I want to mention that a powerful and moving collection, Letters to My Younger Self, is now out from Serving House Press. It consists of letters written as part of an English class that my friend Jayne Thompson taught at Graterford Prison; they are written from the perspective of the students giving advice to themselves at a younger age, or sometimes to their children or parents. I highly, highly recommend the volume. The letters are powerfully and beautifully written and set loose a wide range of emotions. You really get a sense of how the students have thought about what set them on the path they're on and how they'd try to redirect others. Many sometimes talk about the extraordinary violence of their pasts and they in no way are making excuses or minimizing their violence -- but you do get a powerful sense of the humanity of the authors, which I don't think often comes through in the academic writing about the prison system in our country.
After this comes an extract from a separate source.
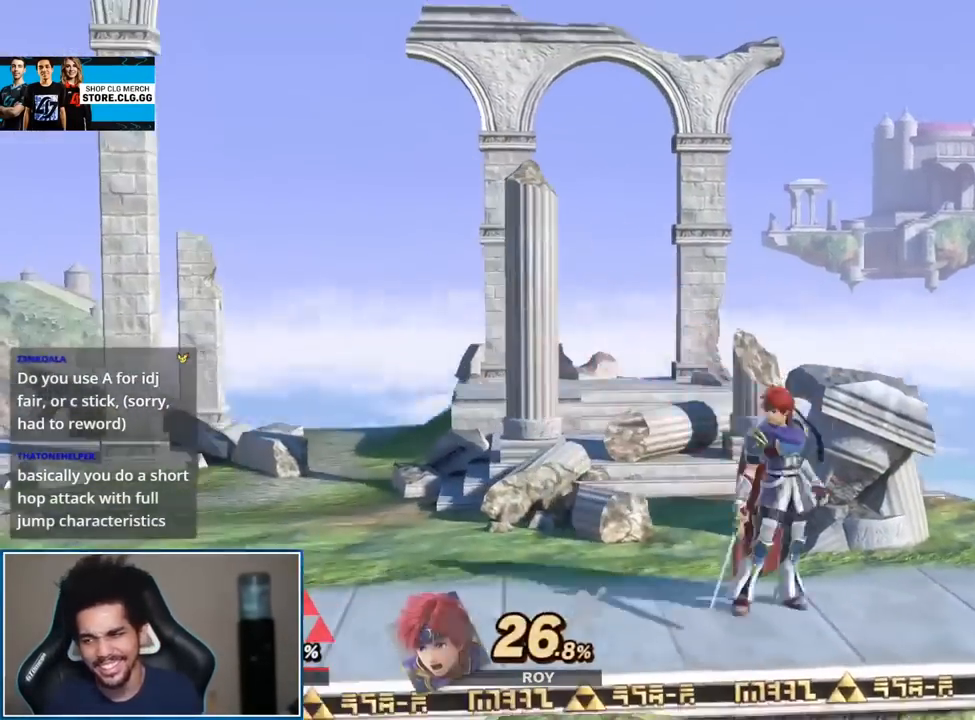
{"dt_ms": 500, "buttons": [], "left_stick": "center", "right_stick": "center", "events": [[17, "left_stick", "right"], [217, "Y", "down"], [217, "left_stick", "center"], [233, "B", "down"], [300, "Y", "up"], [350, "B", "up"]]}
Several of the letters particularly stuck in my mind -- one is about a child who received a dog (a pit bull, as it happens) for his eleventh birthday. He took the dog with him when he fought other children because it wouldn't run away -- as his friends did; and when he got in serious trouble a few years later and was sent away, his grandmother got rid of the dog. The last line of the letter is "when I realized the dog was gone for good, I realized my heart was gone, too."
Another letter is about life inside Graterford, where the writer observes a flock of canadian geese flying overhead. "Beauty knows no boundaries" is one of the writer's insights from this.
For me the most powerful is a lengthy letter by a man who stabbed and seriously wounded a rival gang member, then was attacked by the rival gang. The man's brother was almost killed in the attack. I can't begin to do justice to the compelling writing. You should check it out yourself -- and I highly recommend this and I hope you'll pass this recommendation along to your favorite librarian, too.